### [DESCRIPTION OF THE TASK]
Can you render the records, from their start through the line containing "16: (687, 266)", as a JSON list of strings with one string per line, skipping blank lines and leaving out the pictures?

*** Begin section ***

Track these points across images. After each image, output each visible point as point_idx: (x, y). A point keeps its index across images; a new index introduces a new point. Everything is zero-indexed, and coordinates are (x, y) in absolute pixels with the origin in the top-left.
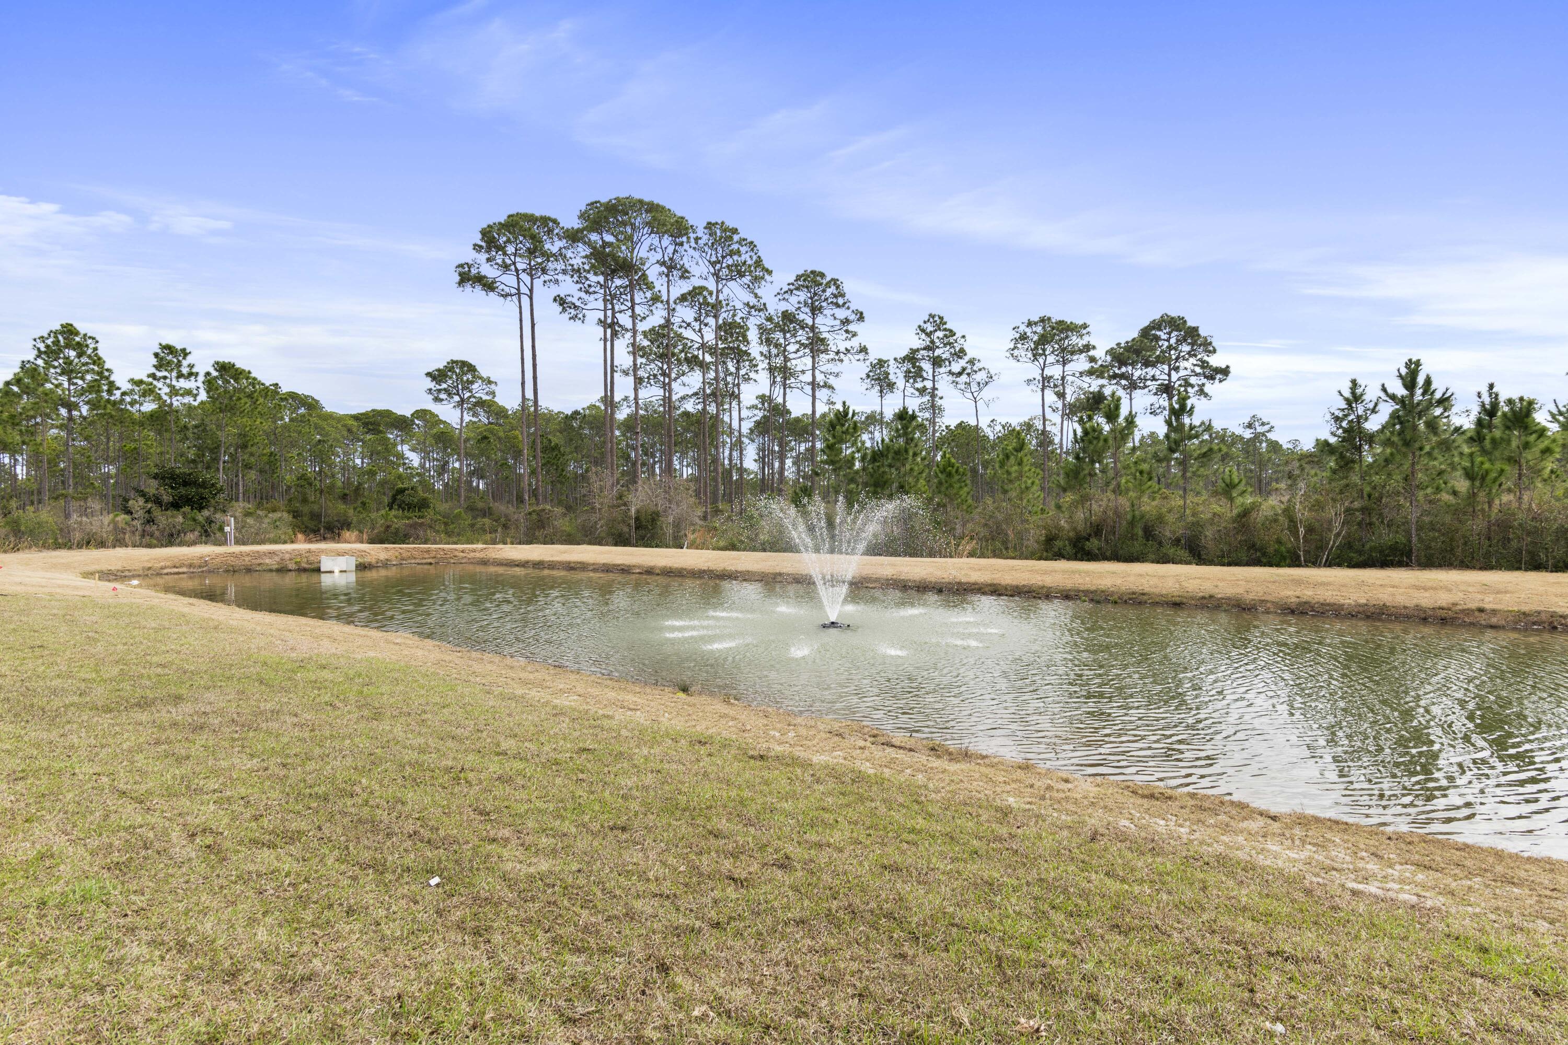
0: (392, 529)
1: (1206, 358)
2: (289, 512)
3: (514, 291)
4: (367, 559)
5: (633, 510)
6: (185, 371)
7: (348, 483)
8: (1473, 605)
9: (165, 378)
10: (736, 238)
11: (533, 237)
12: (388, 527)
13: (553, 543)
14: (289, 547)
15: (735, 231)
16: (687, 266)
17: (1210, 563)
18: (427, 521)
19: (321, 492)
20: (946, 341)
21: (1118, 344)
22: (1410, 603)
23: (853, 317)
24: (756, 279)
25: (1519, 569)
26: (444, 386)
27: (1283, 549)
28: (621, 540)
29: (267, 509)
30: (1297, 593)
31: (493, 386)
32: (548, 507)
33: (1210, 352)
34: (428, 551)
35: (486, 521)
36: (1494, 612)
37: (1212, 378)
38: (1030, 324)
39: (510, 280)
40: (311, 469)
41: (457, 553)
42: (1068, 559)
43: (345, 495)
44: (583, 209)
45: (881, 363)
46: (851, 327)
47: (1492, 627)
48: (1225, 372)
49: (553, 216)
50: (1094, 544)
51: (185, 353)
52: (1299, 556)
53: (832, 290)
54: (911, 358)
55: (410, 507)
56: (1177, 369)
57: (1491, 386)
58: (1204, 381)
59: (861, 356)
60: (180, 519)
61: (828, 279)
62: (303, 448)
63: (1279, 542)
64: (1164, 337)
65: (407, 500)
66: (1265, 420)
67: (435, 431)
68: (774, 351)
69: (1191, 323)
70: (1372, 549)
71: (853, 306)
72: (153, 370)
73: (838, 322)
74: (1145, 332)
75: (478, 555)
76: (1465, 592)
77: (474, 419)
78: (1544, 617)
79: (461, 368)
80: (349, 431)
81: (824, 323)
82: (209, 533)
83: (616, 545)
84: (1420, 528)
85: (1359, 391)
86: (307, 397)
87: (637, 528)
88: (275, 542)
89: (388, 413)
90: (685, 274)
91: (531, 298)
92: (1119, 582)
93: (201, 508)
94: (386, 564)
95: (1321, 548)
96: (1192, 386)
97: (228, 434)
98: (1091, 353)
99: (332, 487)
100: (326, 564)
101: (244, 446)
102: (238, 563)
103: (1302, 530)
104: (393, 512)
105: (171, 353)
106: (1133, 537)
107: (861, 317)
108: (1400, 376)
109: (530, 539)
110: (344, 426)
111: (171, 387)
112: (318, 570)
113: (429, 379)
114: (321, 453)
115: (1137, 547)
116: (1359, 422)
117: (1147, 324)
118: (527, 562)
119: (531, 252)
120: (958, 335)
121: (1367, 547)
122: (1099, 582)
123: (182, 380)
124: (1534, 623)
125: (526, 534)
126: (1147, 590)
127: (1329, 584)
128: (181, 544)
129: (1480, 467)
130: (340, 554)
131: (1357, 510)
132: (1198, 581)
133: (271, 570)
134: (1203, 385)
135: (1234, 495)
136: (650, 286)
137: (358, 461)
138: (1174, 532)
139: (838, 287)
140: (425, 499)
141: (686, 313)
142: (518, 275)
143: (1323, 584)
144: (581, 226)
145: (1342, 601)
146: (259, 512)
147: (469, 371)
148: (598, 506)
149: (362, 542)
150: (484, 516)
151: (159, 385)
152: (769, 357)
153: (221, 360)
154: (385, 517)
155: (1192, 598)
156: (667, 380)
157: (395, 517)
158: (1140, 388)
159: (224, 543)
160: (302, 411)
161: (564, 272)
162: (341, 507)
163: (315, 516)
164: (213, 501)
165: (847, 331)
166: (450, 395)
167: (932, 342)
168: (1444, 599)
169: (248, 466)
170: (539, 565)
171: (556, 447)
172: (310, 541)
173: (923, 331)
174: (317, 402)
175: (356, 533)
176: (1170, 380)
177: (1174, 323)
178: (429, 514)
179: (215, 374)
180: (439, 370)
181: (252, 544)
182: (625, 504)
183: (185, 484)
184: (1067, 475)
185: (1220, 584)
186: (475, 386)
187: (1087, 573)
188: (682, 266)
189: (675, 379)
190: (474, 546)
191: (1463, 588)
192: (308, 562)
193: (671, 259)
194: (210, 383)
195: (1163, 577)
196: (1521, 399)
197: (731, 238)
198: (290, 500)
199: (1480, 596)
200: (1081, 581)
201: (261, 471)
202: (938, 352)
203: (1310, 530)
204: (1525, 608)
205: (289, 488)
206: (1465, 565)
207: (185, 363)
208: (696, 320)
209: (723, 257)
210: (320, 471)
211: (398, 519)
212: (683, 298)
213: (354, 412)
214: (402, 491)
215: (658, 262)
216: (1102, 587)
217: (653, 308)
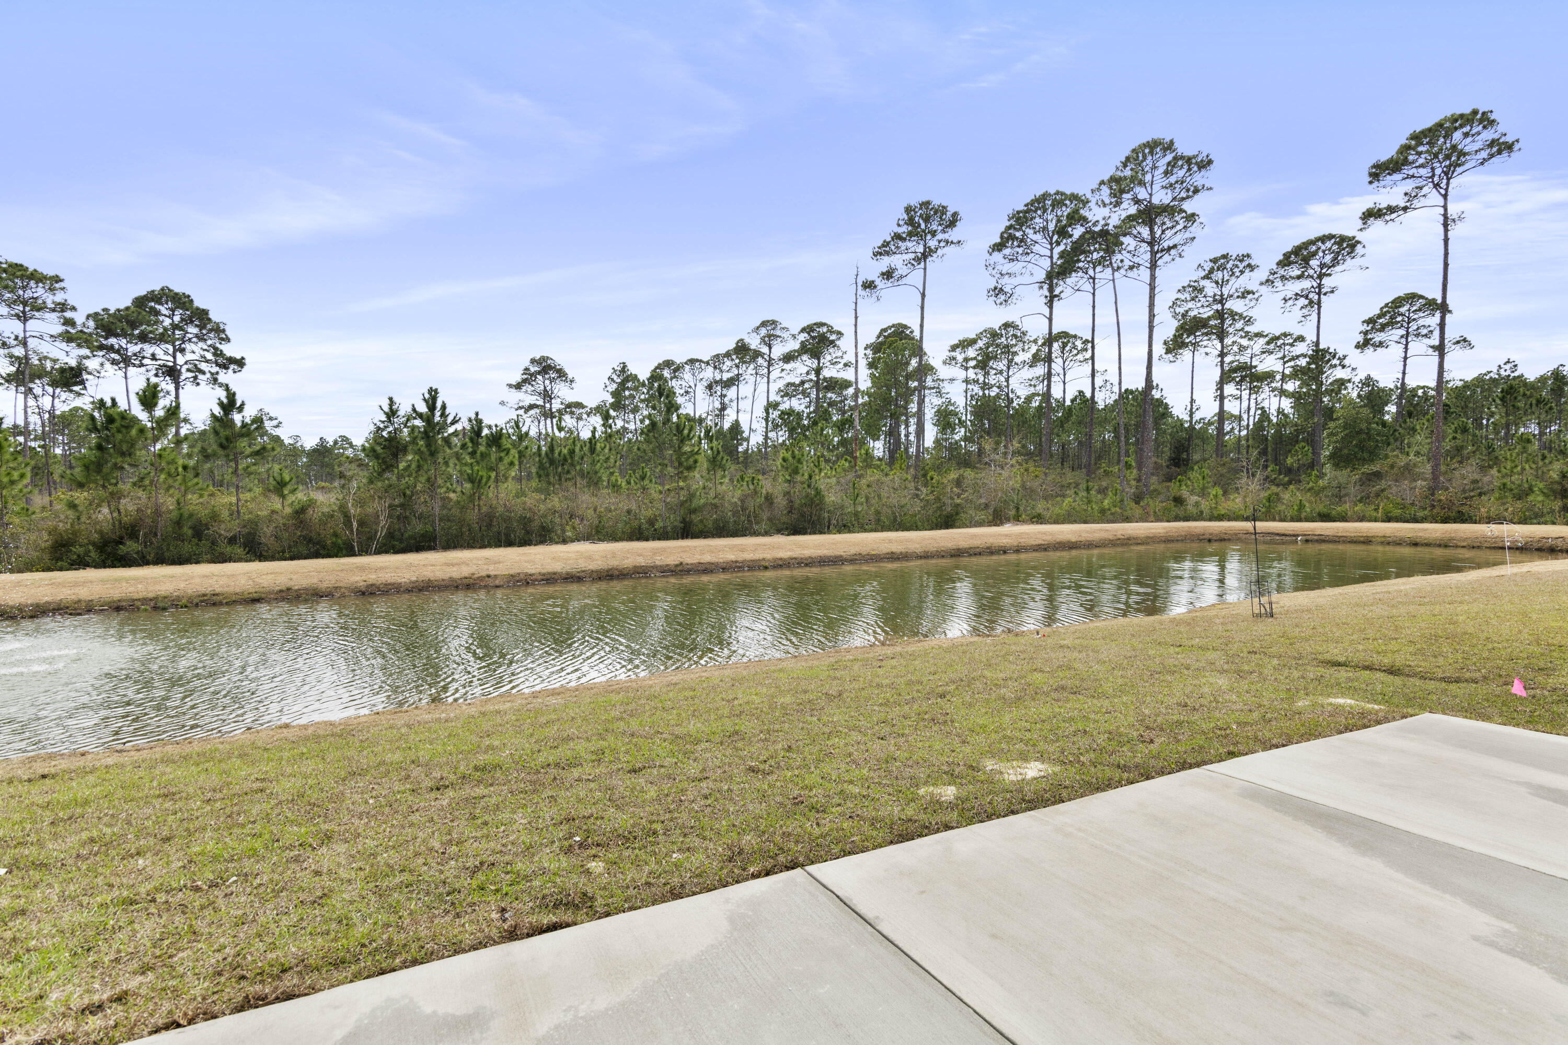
1: (218, 345)
8: (484, 574)
17: (273, 558)
21: (105, 310)
22: (446, 576)
25: (500, 546)
27: (340, 541)
30: (364, 578)
33: (222, 339)
36: (496, 576)
37: (225, 367)
42: (95, 567)
47: (497, 587)
48: (240, 363)
50: (130, 547)
52: (353, 547)
56: (182, 351)
57: (477, 414)
58: (217, 369)
63: (335, 535)
64: (166, 312)
66: (272, 415)
69: (199, 303)
70: (410, 537)
74: (140, 302)
76: (477, 565)
78: (522, 576)
84: (441, 520)
85: (395, 407)
92: (182, 585)
95: (371, 538)
96: (204, 373)
98: (68, 314)
103: (355, 524)
106: (180, 538)
108: (425, 400)
115: (186, 548)
116: (395, 433)
117: (143, 293)
121: (406, 535)
122: (157, 587)
124: (518, 581)
126: (218, 590)
127: (386, 568)
129: (477, 474)
131: (397, 506)
132: (270, 577)
134: (217, 373)
135: (286, 492)
138: (229, 531)
143: (382, 568)
145: (400, 581)
155: (270, 593)
158: (134, 365)
168: (465, 571)
176: (175, 362)
177: (181, 301)
184: (87, 467)
185: (294, 577)
187: (137, 580)
191: (474, 562)
195: (233, 575)
196: (496, 426)
199: (486, 567)
200: (132, 589)
203: (361, 523)
204: (512, 572)
206: (470, 546)
216: (163, 593)
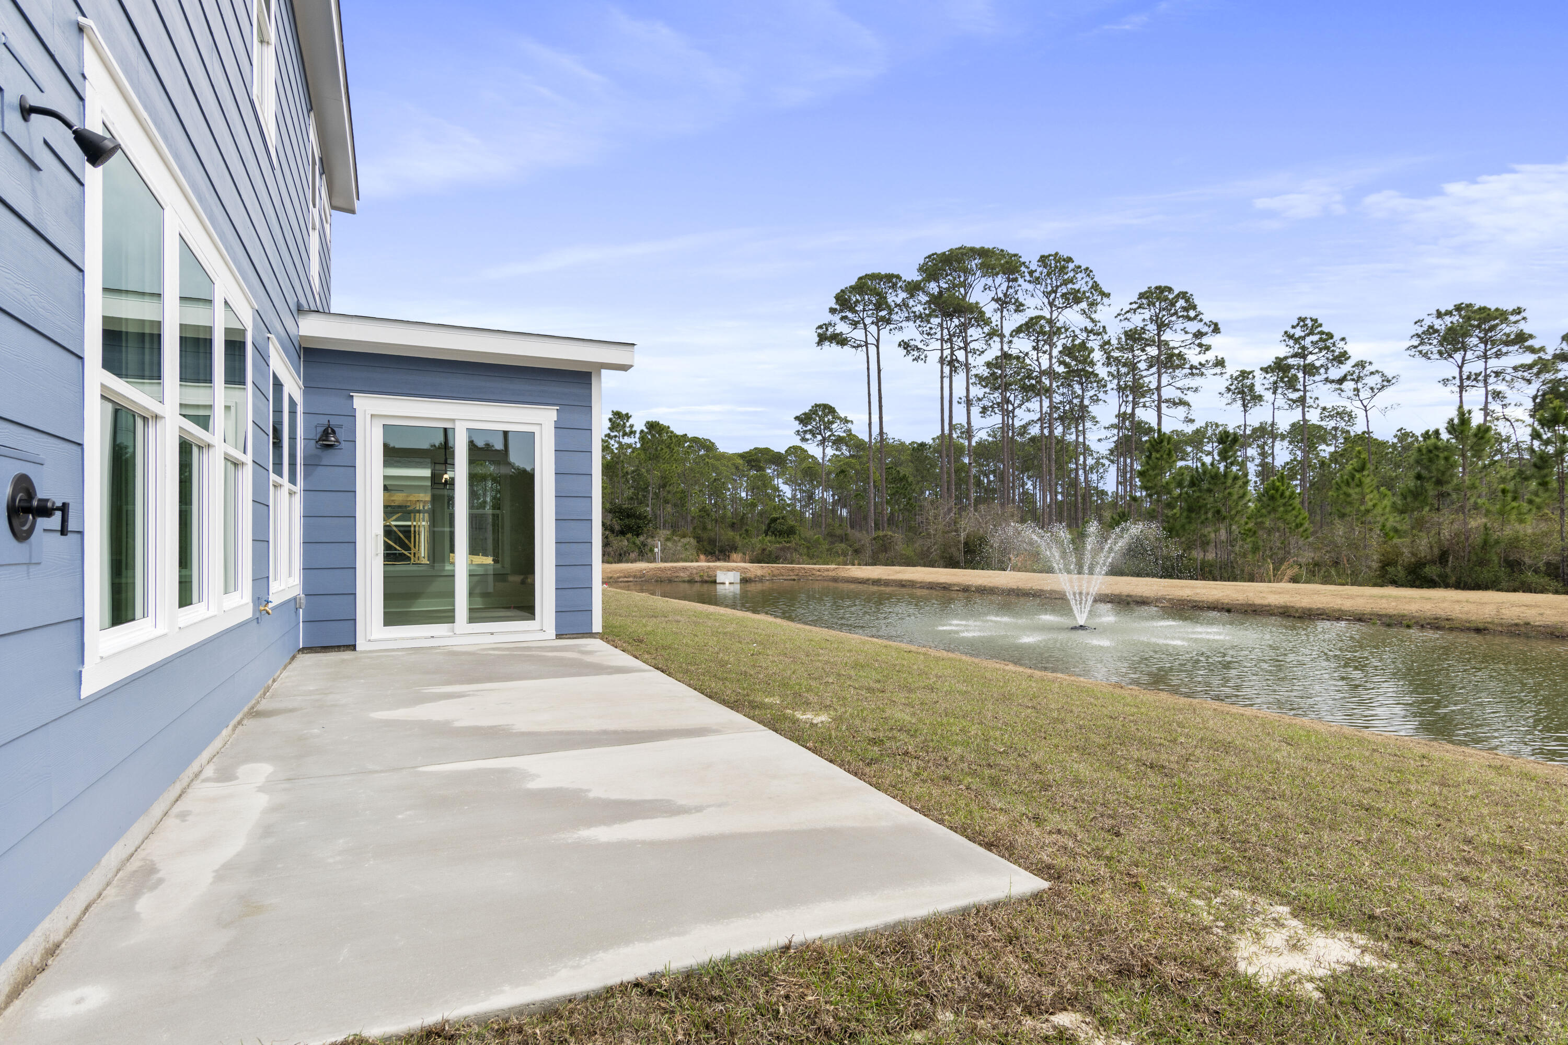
0: (767, 552)
2: (694, 537)
3: (863, 343)
4: (748, 575)
5: (963, 535)
6: (628, 430)
7: (735, 513)
9: (616, 436)
10: (1071, 266)
11: (878, 294)
12: (764, 550)
13: (894, 565)
14: (695, 564)
15: (1070, 260)
16: (1020, 300)
18: (793, 545)
19: (716, 521)
20: (1321, 345)
23: (1205, 329)
24: (1092, 304)
26: (809, 427)
28: (951, 563)
29: (679, 535)
31: (849, 425)
32: (890, 533)
34: (792, 570)
35: (843, 546)
38: (1439, 315)
39: (859, 334)
40: (709, 502)
41: (814, 572)
43: (734, 523)
44: (922, 262)
45: (1244, 374)
46: (1205, 340)
49: (896, 273)
50: (1433, 570)
51: (628, 417)
53: (1181, 303)
54: (1280, 366)
55: (781, 533)
59: (1218, 370)
60: (626, 543)
61: (1176, 292)
62: (703, 484)
65: (779, 527)
67: (804, 465)
68: (1123, 370)
71: (1206, 318)
72: (608, 432)
73: (1190, 336)
75: (830, 574)
77: (838, 453)
79: (823, 411)
80: (737, 468)
81: (1174, 338)
82: (644, 553)
83: (946, 567)
86: (706, 440)
87: (965, 553)
88: (686, 561)
89: (766, 451)
90: (1019, 308)
91: (878, 347)
93: (638, 535)
94: (761, 579)
97: (653, 477)
99: (724, 517)
100: (721, 577)
101: (664, 486)
102: (663, 575)
104: (768, 538)
105: (620, 417)
107: (1216, 329)
109: (874, 562)
110: (734, 464)
111: (619, 443)
112: (715, 582)
113: (797, 422)
114: (717, 489)
115: (1485, 574)
118: (868, 580)
119: (878, 307)
120: (1337, 337)
123: (626, 437)
125: (873, 558)
128: (627, 562)
130: (729, 570)
133: (684, 581)
136: (987, 322)
137: (743, 495)
139: (1187, 301)
140: (792, 527)
141: (1022, 345)
142: (865, 329)
144: (920, 278)
146: (675, 538)
147: (829, 412)
148: (932, 532)
149: (745, 562)
150: (842, 541)
151: (612, 442)
152: (1119, 376)
153: (650, 420)
154: (761, 542)
156: (1010, 408)
157: (770, 542)
159: (653, 560)
160: (702, 452)
161: (908, 319)
162: (731, 533)
163: (712, 542)
164: (645, 529)
165: (1200, 345)
166: (814, 435)
167: (1304, 348)
169: (667, 502)
170: (877, 582)
171: (904, 478)
172: (708, 561)
173: (1291, 337)
174: (713, 444)
175: (740, 555)
178: (795, 539)
179: (646, 430)
180: (805, 414)
181: (671, 562)
182: (956, 531)
183: (628, 516)
186: (834, 426)
188: (1017, 300)
189: (1020, 406)
190: (828, 566)
192: (708, 576)
193: (1005, 295)
194: (642, 438)
197: (1064, 267)
198: (694, 528)
201: (675, 505)
202: (1310, 359)
205: (694, 518)
207: (628, 424)
208: (1034, 348)
209: (1057, 287)
210: (715, 502)
211: (771, 543)
212: (1018, 330)
213: (740, 451)
214: (775, 520)
215: (993, 299)
217: (991, 342)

*** End section ***

### [WORKED SOLUTION]
[
  "Track these points across images. After each image, output each visible point as point_idx: (x, y). A point keeps its index across images; a new index introduces a new point. Everything is zero-indexed, and coordinates are (x, y) in absolute pixels with the origin in the top-left.",
  "0: (392, 529)",
  "1: (1206, 358)",
  "2: (289, 512)",
  "3: (514, 291)",
  "4: (367, 559)",
  "5: (633, 510)",
  "6: (185, 371)",
  "7: (348, 483)",
  "8: (1473, 605)",
  "9: (165, 378)",
  "10: (736, 238)",
  "11: (533, 237)",
  "12: (388, 527)",
  "13: (553, 543)",
  "14: (289, 547)",
  "15: (735, 231)",
  "16: (687, 266)"
]